Поступить Александр не успел — случилась авария. К тому времени вся семья была в Киеве, потому что отца положили на операцию. Так что самые страшные моменты трагедии они пережили вдали от эпицентра событий.

Но Александр не мог найти себе места: где-то там оставалась его девушка, которую он так и не мог забыть. Информации никакой не было. Нет, уже было известно и об аварии, и о том, насколько и чем загрязнены территории вокруг Чернобыля. Но куда вывезли людей — было неизвестно.

Тогда Саша не знал, что его Веру вместе с семьей временно поселили в школе буквально в соседнем микрорайоне Киева. Не найдя себе применения, Александр пошел добровольцем в ликвидаторы.

В первую свою вахту Александр получил большую дозу радиации и был отправлен в Киев уже через неделю. Рассказывает, что смешно выглядел — выпали брови и ресницы, а волосы остались на месте. В тот раз обошлось: лучевая болезнь не накрыла, только зря провалялся в больнице.

Под диспансеризацию и лечение ликвидаторов тогда переоборудовали отдельно стоящее здание инфекционного отделения. Кто-то кричал, кто-то умирал, но кто — Саша не знал: в боксах размещали по одному. Вот тогда, говорит, было страшнее всего.

Когда выписали — опять потопал на сборный пункт. Двум смертям не бывать. Пришлось повоевать за то, чтобы пустили снова на вахту. Отговаривали, даже участковый приходил. Уперся и поехал. Через две недели снова на больничную койку, но теперь с ожогами, причем, с обычными, не «графитовыми»: в армейском кунге разорвало буржуйку после того, как в нее плеснули бензином.

· · · ·

### ЧТО НУЖНО СДЕЛАТЬ
A. Замените «школе» на «общежитии» во фрагменте отрывка об Александре, который начинается со слов «Тогда Саша не знал, что его Веру» и заканчивается словами «пошел добровольцем в ликвидаторы.», и приведите этот фрагмент целиком.
B. Продолжите отрывок об Александре-ликвидаторе, начав сразу после его последнего предложения.
Приведённый далее список — самостоятельный материал, с отрывком он не связан.

### ФРАГМЕНТ НАБОРА ДАННЫХ
· · · ·

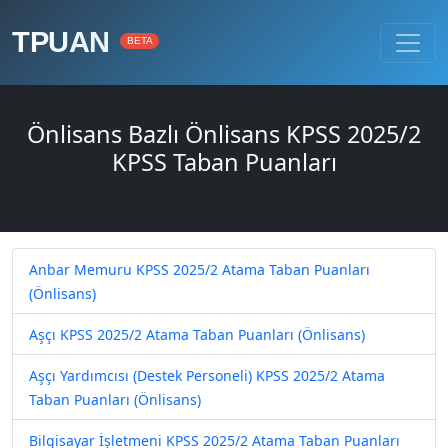
TPUAN
BETA
Önlisans Bazlı Önlisans KPSS 2025/2
KPSS Taban Puanları
Anbar Memuru KPSS 2025/2 Atama Taban Puanları
(Önlisans)
Aşçı KPSS 2025/2 Atama Taban Puanları (Önlisans)
Aşçı Yardımcısı (Destek Personeli) KPSS 2025/2 Atama
Taban Puanları (Önlisans)
Bilgisayar İşletmeni KPSS 2025/2 Atama Taban Puanları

· · · ·

### ПИСЬМЕННЫЕ ОТВЕТЫ
A.
Тогда Саша не знал, что его Веру вместе с семьей временно поселили в общежитии буквально в соседнем микрорайоне Киева. Не найдя себе применения, Александр пошел добровольцем в ликвидаторы.

B.
«Слишком модное всё в сериале, а у нас в больницах были утка, капельница, кровать»

— С пострадавшими особо не разбирались. Из Чернобыля? Фонишь? Ожоги? В карантин. Я тогда красавец был, весь в волдырях, меня запихали в «чистую комнату». Койка, утка, капельница, пеленка прикрыться и целлофан толстый вокруг. В сериале прямо все такое модное! Руки пластиковые, перчатки — не было у меня в палате ничего такого. Смотрел, как девочки путаются в слоях целлофана, пока ко мне проберутся с уколами.

Вот они нас боялись! Заскочит медсестричка, вся красная, воткнет укол или кровь возьмет и бегом назад! Или бледная наоборот. Только одна не боялась, спокойно и капельницу поменяет, и повязки. Мне стыдно было — ужас. Она молодая, красивая, а я тут с уткой и пеленочкой. Шутила постоянно… Дошутилась.

Я тогда свою Веру уже даже не вспоминал. Но и о новых отношениях не думал. Какие отношения, когда врачи тебе сказали, что ты уже не мужик и мужиком не будешь? И детей своих тоже не будет. Это сейчас я уже смирился с этим, а тогда мне 22 было. В общем, я от Раи бежал как от огня. Так что это не я ее, это она меня замуж брала. Чуть ли не силой, — смеётся Александр.

С тех пор прошло много лет. Лучевой болезни, как ни странно, Саше удалось избежать, хоть другие последствия облучения никуда не делись.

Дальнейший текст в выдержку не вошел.